Nous nous poserons deux questions dans ce chapitre :


I/ On présente souvent cette conscience comme le propre de l’homme : est-ce
vraiment le cas ? Et si oui, est-ce réellement un privilège ?
II/ Le fait d’être conscients de nous-mêmes permet-il de savoir qui nous sommes ?

I/ La conscience est-elle le propre de l'homme ?

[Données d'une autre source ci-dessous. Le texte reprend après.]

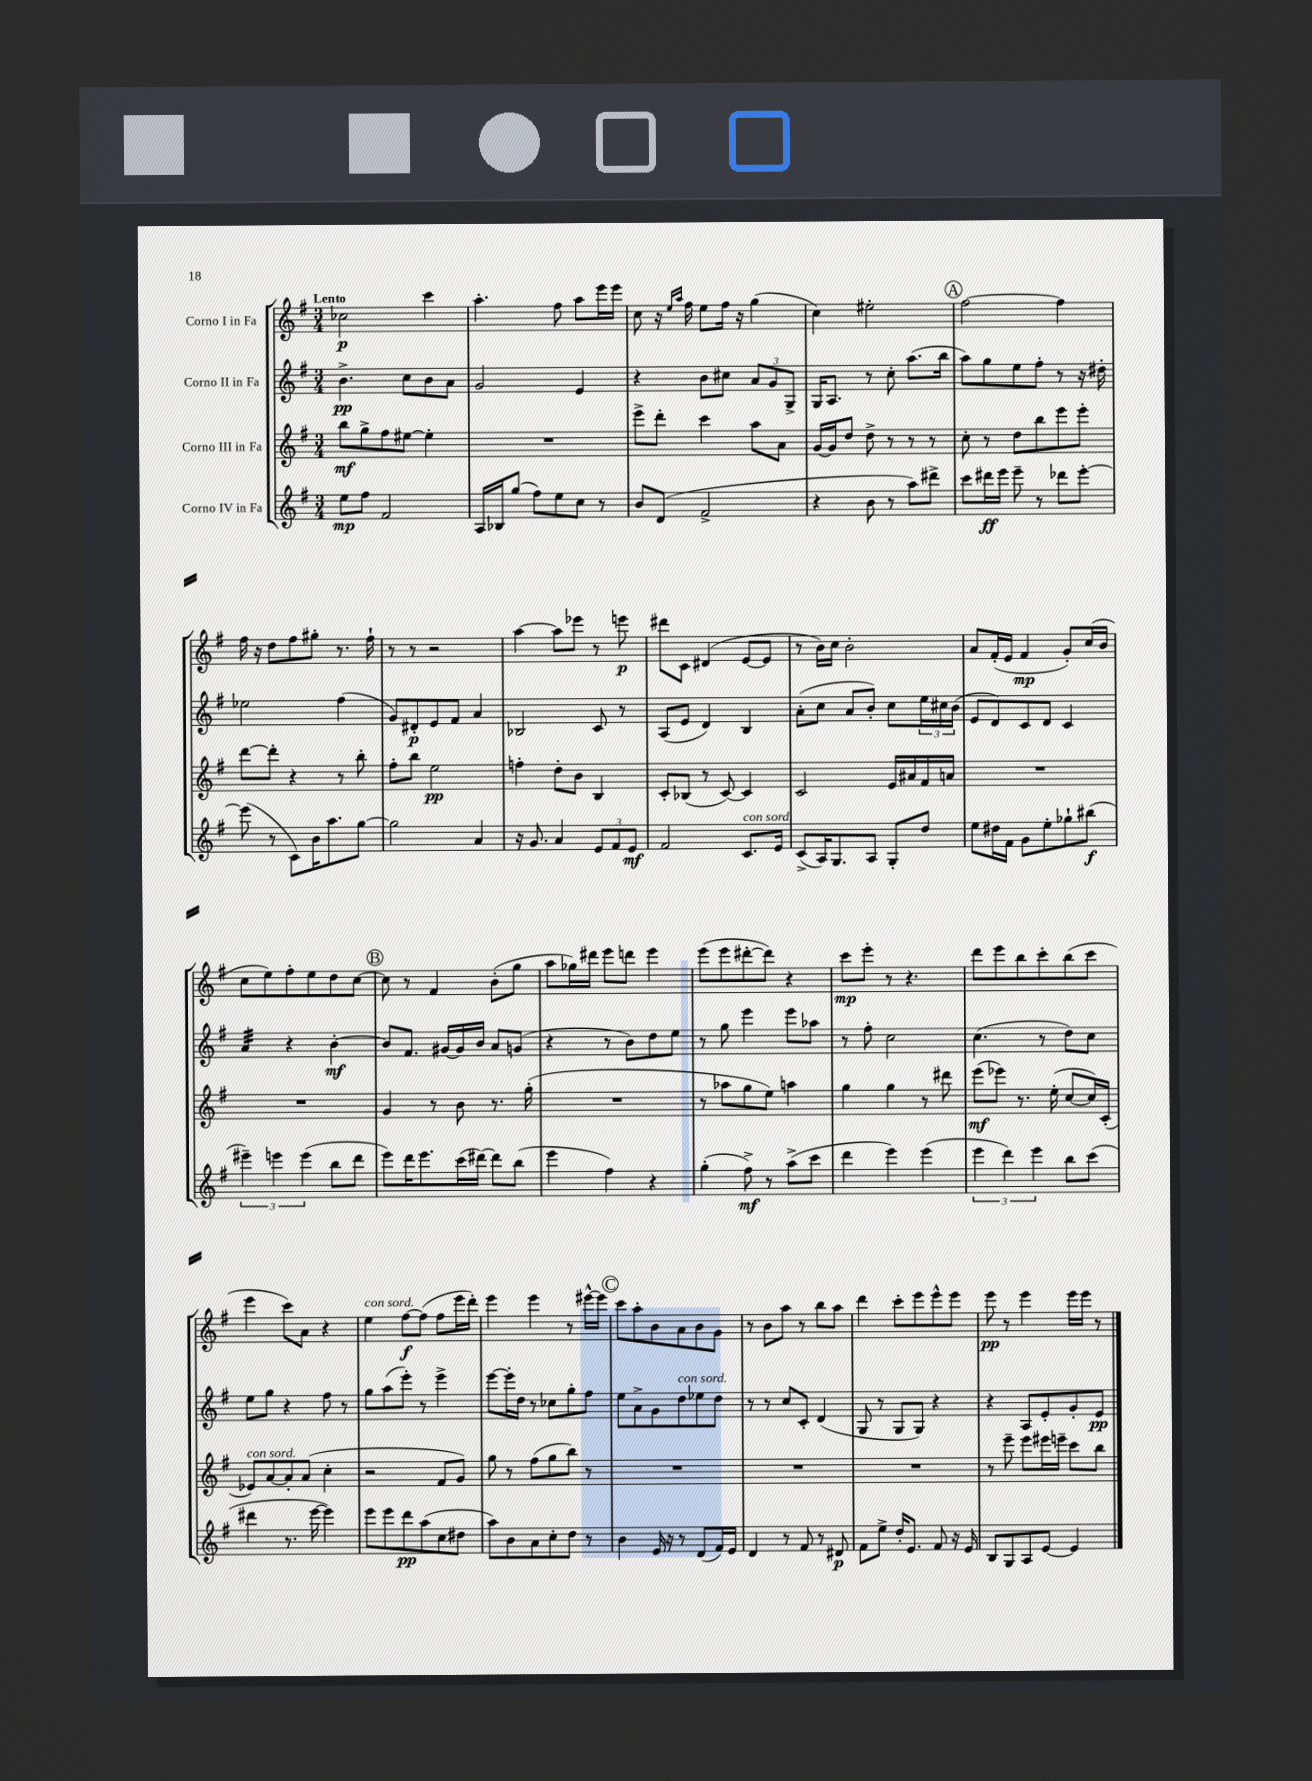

**kern	**dynam	**kern	**dynam	**kern	**dynam	**kern	**dynam
*part4	*part4	*part3	*part3	*part2	*part2	*part1	*part1
*staff4	*staff4	*staff3	*staff3	*staff2	*staff2	*staff1	*staff1
*I"Corno IV in Fa	*	*I"Corno III in Fa	*	*I"Corno II in Fa	*	*I"Corno I in Fa	*
*clefG2	*	*clefG2	*	*clefG2	*	*clefG2	*
*k[f#]	*	*k[f#]	*	*k[f#]	*	*k[f#]	*
*M3/4	*	*M3/4	*	*M3/4	*	*M3/4	*
=1	=1	=1	=1	=1	=1	=1	=1
!	!	!	!	!	!	!LO:TX:a:B:t=Lento	!
8ee\L	mp	8bb\L	mf	4.b^\	pp	2cc-X\	p
8ff#\J	.	8gg^\	.	.	.	.	.
2f#/	.	8ff#\	.	.	.	.	.
.	.	[8ee#X\J	.	8cc\L	.	.	.
.	.	4ee#'\]	.	8b\	.	4ccc\	.
.	.	.	.	8a\J	.	.	.
=2	=2	=2	=2	=2	=2	=2	=2
16A/LL	.	2.r	.	2g/	.	4.aa'\	.
16B-X/J	.	.	.	.	.	.	.
(8gg/J	.	.	.	.	.	.	.
8ff#\L)	.	.	.	.	.	.	.
8ee\	.	.	.	.	.	8ff#\	.
8cc\J	.	.	.	4e/	.	8aa\L	.
8r	.	.	.	.	.	16eee\L	.
.	.	.	.	.	.	16eee\JJ	.
=3	=3	=3	=3	=3	=3	=3	=3
8b/L	.	8eee^\L	.	4r	.	8cc\	.
(8d/J	.	8ddd'\J	.	.	.	16r	.
.	.	.	.	.	.	16qqee/LL	.
.	.	.	.	.	.	16qqaa/JJ	.
.	.	.	.	.	.	16ff#\	.
2f#^/	.	4ccc\	.	8b\L	.	8ee\L	.
.	.	.	.	8cc#X\J	.	16ff#\Jk	.
.	.	.	.	.	.	16r	.
.	.	8aa\L	.	12a/L	.	(4gg\	.
.	.	.	.	12g/	.	.	.
.	.	8a\J	.	.	.	.	.
.	.	.	.	12G^/J	.	.	.
=4	=4	=4	=4	=4	=4	=4	=4
4r	.	[16g/LL	.	16G/KL	.	4cc\)	.
.	.	16g/J]	.	8.A/J	.	.	.
.	.	8dd/J	.	.	.	.	.
8b\	.	8dd^\	.	8r	.	2ee#X'\	.
8r	.	8r	.	8cc'\	.	.	.
8aa\L)	.	8r	.	(8.aa\L	.	.	.
8ddd#X^\J	.	8r	.	.	.	.	.
.	.	.	.	16bb\Jk	.	.	.
!!LO:REH:place=s1:t=A
=5	=5	=5	=5	=5	=5	=5	=5
8ccc\L	.	8cc'\	.	8aa\L)	.	[2ff#\	.
16ddd#X\L	ff	8r	.	8gg\	.	.	.
16eee\JJ	.	.	.	.	.	.	.
8eee~\	.	8dd\L	.	8ee\	.	.	.
8r	.	8bb\	.	8ff#'\J	.	.	.
8ddd-X\L	.	8eee\	.	8r	.	4ff#\]	.
[8eee'\J	.	8eee'\J	.	16r	.	.	.
.	.	.	.	16dd#X'\	.	.	.
!!LO:LB:g=z
=6	=6	=6	=6	=6	=6	=6	=6
(8eee\]	.	[8ddd\L	.	2ee-X\	.	16ff#\	.
.	.	.	.	.	.	16r	.
8r	.	8ddd'\J]	.	.	.	8dd\L	.
8c\L)	.	4r	.	.	.	8ff#\	.
16b\K	.	.	.	.	.	8gg#X'\J	.
8.aa\	.	.	.	.	.	.	.
.	.	8r	.	(4ff#\	.	8.r	.
[8gg\J	.	8bb'\	.	.	.	.	.
.	.	.	.	.	.	16ff#`\	.
=7	=7	=7	=7	=7	=7	=7	=7
2gg\]	.	8ff#'\L	.	8g/L)	.	8r	.
.	.	8bb\J	.	8d#X'/	p	8r	.
.	.	2ee\	pp	8e/	.	2r	.
.	.	.	.	8f#/J	.	.	.
4a/	.	.	.	4a/	.	.	.
=8	=8	=8	=8	=8	=8	=8	=8
16r	.	4ffn'\	.	2B-X/	.	[4aa\	.
8.g/	.	.	.	.	.	.	.
4a/	.	8dd'\L	.	.	.	8aa\L]	.
.	.	8b\J	.	.	.	8eee-X\J	.
12e/L	.	4B/	.	8c/	.	8r	.
12f#/	.	.	.	.	.	.	.
.	.	.	.	8r	.	8eeen\	p
12e/J	mf	.	.	.	.	.	.
=9	=9	=9	=9	=9	=9	=9	=9
2f#/	.	8c'/L	.	(8A/L	.	8ddd#X\L	.
.	.	(8B-X/J	.	8e/J	.	8c\J	.
.	.	8r	.	4d/)	.	(4d#X/	.
.	.	[8c/)	.	.	.	.	.
!LO:TX:a:i:t=con sord.	!	!	!	!	!	!	!
8.c/L	.	4c/]	.	4B/	.	[8e/L	.
.	.	.	.	.	.	8e/J]	.
16e/Jk	.	.	.	.	.	.	.
=10	=10	=10	=10	=10	=10	=10	=10
(8c^/L	.	2c/	.	(8a'\L	.	8r	.
16A/K)	.	.	.	8cc\J	.	16b\LL)	.
8.G/	.	.	.	.	.	16cc\JJ	.
.	.	.	.	8a/L	.	2b'\	.
8A/J	.	.	.	8b'/J)	.	.	.
8G'/L	.	16e/LL	.	8cc\L	.	.	.
.	.	16a#X/	.	.	.	.	.
8dd/J	.	16f#/	.	24ee\L	.	.	.
.	.	.	.	24cc#X\	.	.	.
.	.	16an/JJ	.	.	.	.	.
.	.	.	.	(24b\JJ	.	.	.
=11	=11	=11	=11	=11	=11	=11	=11
8ee\L	.	2.r	.	8e/L	.	8a/L	.
16dd#X\L	.	.	.	8d/)	.	(16f#'/L	.
16f#\JJ	.	.	.	.	.	16e/JJ	.
8g\L	.	.	.	8c/	.	4f#/	mp
8ee'\	.	.	.	8d/J	.	.	.
8gg-X`\	.	.	.	4c/	.	8g'/L)	.
(8bb#X\J	f	.	.	.	.	(16cc/L	.
.	.	.	.	.	.	16b/JJ	.
!!LO:LB:g=z
=12	=12	=12	=12	=12	=12	=12	=12
*	*	*	*	*tremolo	*	*	*
6eee#X~\)	.	2.r	.	32a/LLL	.	8cc\L	.
.	.	.	.	32a/	.	.	.
.	.	.	.	32a/	.	.	.
.	.	.	.	32a/	.	.	.
.	.	.	.	32a/	.	8ee\)	.
.	.	.	.	32a/	.	.	.
6eeen\	.	.	.	.	.	.	.
.	.	.	.	32a/	.	.	.
.	.	.	.	32a/JJJ	.	.	.
*	*	*	*	*Xtremolo	*	*	*
.	.	.	.	4r	.	8ff#'\	.
(6eee\	.	.	.	.	.	.	.
.	.	.	.	.	.	8ee\	.
8bb\L	.	.	.	[4b'\	mf	8dd\	.
8ddd\J	.	.	.	.	.	[8cc\J	.
!!LO:REH:place=s1:t=B
=13	=13	=13	=13	=13	=13	=13	=13
8eee\L)	.	4g/	.	8b/L]	.	8cc\]	.
16ddd\K	.	.	.	8.f#/J	.	8r	.
8.eee\	.	.	.	.	.	.	.
.	.	8r	.	.	.	4f#/	.
.	.	.	.	[16g#X/LL	.	.	.
(16ccc\L	.	8b\	.	16g#/]	.	.	.
[16ddd#X\JJ)	.	.	.	16b/JJ	.	.	.
8ddd#\L]	.	8.r	.	8a/L	.	(8b'\L	.
(8bb\J	.	.	.	(8gn/J	.	8gg\J	.
.	.	(16gg'\	.	.	.	.	.
=14	=14	=14	=14	=14	=14	=14	=14
4eee\	.	2.r	.	4r	.	8aa\L	.
.	.	.	.	.	.	16gg-X\L)	.
.	.	.	.	.	.	16ddd#X\JJ	.
4ff#\)	.	.	.	8r	.	8eee\L	.
.	.	.	.	8b\L)	.	8dddn\J	.
4r	.	.	.	8dd\	.	4eee\	.
.	.	.	.	8ee\J	.	.	.
=15	=15	=15	=15	=15	=15	=15	=15
(4gg'\	.	8r	.	8r	.	(8eee\L	.
.	.	8aa-X\L	.	8gg\	.	8eee\	.
8ff#^\)	mf	8gg\	.	4eee\	.	[8ddd#X'\	.
8r	.	8ee\J)	.	.	.	8ddd#\J])	.
(8aa^\L	.	4aan\	.	8eee\L	.	4r	.
8ccc\J	.	.	.	8aa-X\J	.	.	.
=16	=16	=16	=16	=16	=16	=16	=16
4ddd\	.	4gg\	.	8r	.	8ccc\L	mp
.	.	.	.	8ff#'\	.	8eee'\J	.
4eee\)	.	4gg\	.	2cc\	.	8r	.
.	.	.	.	.	.	4.r	.
(4eee\	.	8r	.	.	.	.	.
.	.	8ddd#X\	.	.	.	.	.
=17	=17	=17	=17	=17	=17	=17	=17
6eee\	.	(8eee\L	mf	(4.cc\	.	8ddd\L	.
.	.	8eee-X\J)	.	.	.	8eee\	.
6ddd\)	.	.	.	.	.	.	.
.	.	8.r	.	.	.	8bb\	.
6eee\	.	.	.	.	.	.	.
.	.	.	.	8r	.	8ccc'\	.
.	.	(16ee'\	.	.	.	.	.
8bb\L	.	[8cc/L	.	8dd\L)	.	(8bb\	.
(8ccc\J	.	16cc/L])	.	8cc\J	.	8ccc\J	.
.	.	(16c'/JJ	.	.	.	.	.
!!LO:LB:g=z
=18	=18	=18	=18	=18	=18	=18	=18
!	!	!LO:TX:a:i:t=con sord.	!	!	!	!	!
4ddd#X\	.	8e-X/L)	.	8ee\L	.	4eee\	.
.	.	[8a/	.	8gg\J	.	.	.
8.r	.	8a'/]	.	4r	.	8ccc\L)	.
.	.	(8a/J	.	.	.	8a\J	.
[16eee\	.	.	.	.	.	.	.
4eee\])	.	4cc'\	.	8ff#\	.	4r	.
.	.	.	.	8r	.	.	.
=19	=19	=19	=19	=19	=19	=19	=19
!	!	!	!	!	!	!LO:TX:a:i:t=con sord.	!
8eee\L	.	2r	.	8gg\L	.	4ee\	.
8eee\	.	.	.	(8aa\	.	.	.
8ddd\	pp	.	.	8eee'\J)	.	[8ff#\L	f
(8aa\	.	.	.	8r	.	(8ff#\J]	.
8cc\	.	8f#/L	.	4eee^\	.	8ff#\L	.
8dd#X\J	.	8g/J)	.	.	.	16eee\L	.
.	.	.	.	.	.	16ddd'\JJ)	.
=20	=20	=20	=20	=20	=20	=20	=20
8aa\L)	.	8gg\	.	[8eee\L	.	4eee\	.
8b\	.	8r	.	16eee'\L]	.	.	.
.	.	.	.	16dd\JJ	.	.	.
8a\	.	(8ff#\L	.	8r	.	4eee\	.
8cc'\	.	8gg\	.	8cc-X\L	.	.	.
8dd\J	.	8bb\J)	.	8gg'\	.	8r	.
8r	.	8r	.	8ff#\J	.	[16eee#X^^\LL	.
.	.	.	.	.	.	16eee#\JJ]	.
!!LO:REH:place=s1:t=C
=21	=21	=21	=21	=21	=21	=21	=21
4b\	.	2.r	.	8ee\L	.	8ccc\L	.
.	.	.	.	8a^\	.	8aa'\	.
16e/	.	.	.	8g\	.	8b\	.
16r	.	.	.	.	.	.	.
!	!	!	!	!LO:TX:a:i:t=con sord.	!	!	!
8r	.	.	.	8dd\	.	8a\	.
(8d/L	.	.	.	8ee-X\	.	8b\	.
16f#/L)	.	.	.	8dd\J	.	8g\J	.
16e/JJ	.	.	.	.	.	.	.
=22	=22	=22	=22	=22	=22	=22	=22
4d/	.	2.r	.	8r	.	8r	.
.	.	.	.	8r	.	8b\L	.
8r	.	.	.	8cc/L	.	8aa\J	.
8f#/	.	.	.	8c'/J	.	8r	.
8r	.	.	.	(4d/	.	8bb\L	.
8d#X/	p	.	.	.	.	8aa\J	.
=23	=23	=23	=23	=23	=23	=23	=23
8f#\L	.	2.r	.	8G/	.	4ddd\	.
8ee^\J	.	.	.	8r	.	.	.
16dd'/KL	.	.	.	8G/L	.	8ccc'\L	.
8.e/J	.	.	.	.	.	.	.
.	.	.	.	8G/J)	.	8eee\	.
8f#/	.	.	.	4r	.	8eee^^\	.
16r	.	.	.	.	.	8eee\J	.
16e/	.	.	.	.	.	.	.
=24	=24	=24	=24	=24	=24	=24	=24
8B/L	.	8r	.	4r	.	8eee\	pp
8G/	.	8eee~\	.	.	.	8r	.
8A/	.	8eee\L	.	8A/L	.	4eee\	.
[8e/J	.	16eee#X\L	.	8e'/	.	.	.
.	.	16eeen~\JJ	.	.	.	.	.
4e/]	.	8ccc\L	.	8g'/	.	16eee\LL	.
.	.	.	.	.	.	16eee\JJ	.
.	.	8bb\J	.	8e/J	pp	8r	.
==	==	==	==	==	==	==	==
*-	*-	*-	*-	*-	*-	*-	*-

1/ On a longtemps cru que l’homme était le seul à posséder une conscience réfléchie

Se demander si la conscience est le « propre » de l’homme, c’est se demander s’il est le


seul à la posséder. Voire si cette conscience peut le définir, en tant qu’être humain.
Comparé à qui ?
• Les minéraux : la pierre est là, elle a une certaine structure, mais elle est une matière inerte.
C'est un objet, une chose, mais elle n'a pas de conscience.
• Les végétaux : la plante existe et sent. Elle possède une forme de vie, elle s'accroît. Des
expériences ont montré qu'elle était sensible à la lumière et aux sons. La plante a une
sensibilité élémentaire, mais on ne peut pas vraiment parler de conscience, certainement
pas de conscience réfléchie.
• L'animal : on a longtemps attribué la conscience immédiate à l'animal, et la conscience
réfléchie à l'homme.

2/ Or les animaux font preuve de certaines formes de conscience réfléchie

Un neurobiologiste américain, Christof Koch, a ainsi montré qu'il n'y a pas une aire
spécifique de la conscience. Cette dernière fait appel à plusieurs zones du cerveau, que tous les
animaux possèdent. Pour lui, la conscience n'est pas le propre de l'homme.
L'animal vit, sent et même connaît. Il dispose d'une certaine mémoire, il peut surprendre
par sa sociabilité, son ingéniosité. Certaines études ont même montré que des animaux sont
capables de mentir. D'autres qu'ils peuvent se reconnaître devant un miroir.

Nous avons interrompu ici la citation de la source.